When done properly this has the potential to replace or at least simplify PlanarImg like containers since they could be expressed as a composition of multiple ArrayImg-s. {% include person id=‘axtimwalde’ %} 16:11, 18 January 2012 (CET)
2012-11-21
Another useful integer view comes to mind:
- Stack two images with all dimensions d < n-1 in the (n-1)th dimension. That would enable to load an image piecewise or to grow a time sequence etc.
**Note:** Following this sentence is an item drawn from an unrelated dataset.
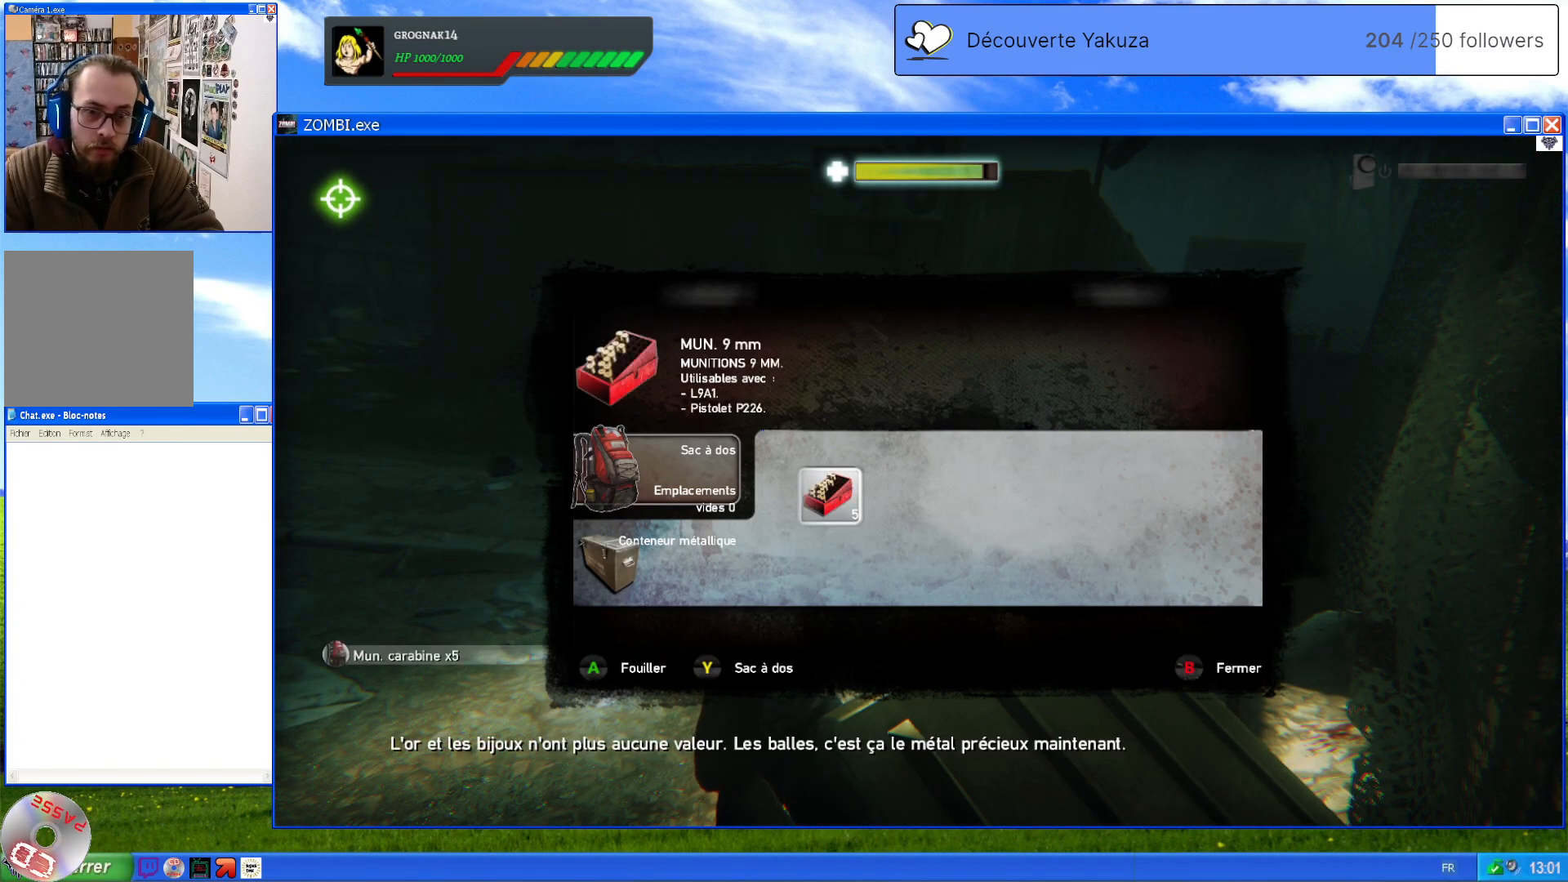
{"dt_ms": 500, "buttons": [], "left_stick": "center", "right_stick": "center", "events": [[300, "A", "down"], [420, "A", "up"]]}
The stack view is a special form of a `composite’ view (do not confuse with dimensional composition as mentioned above—clarify terminology!) that consists of two RandomAccessible<T>
or RandomAccessibleInterval<T>
that combine their values following some composition rule. Examples:
- a stack of images
- two images overlaid on top of each other
- an image that includes another image at a specified location
…
For those that are familiar with it, AWT has the Composite
interface to specify the pixel operation for combining two rasters (such as copy, add, multiply, alpha, etc.). TrakEM2 is another good example from the Fiji universe. It represents 3D images that are a stack of 2D images that are composites of transformed 2D images or 2D projections of 3D images.
For ImgLib2, we could have the composition principle generalized and provide some special purpose implementations (stacking, AWT raster composition, TrakEM2-alike images).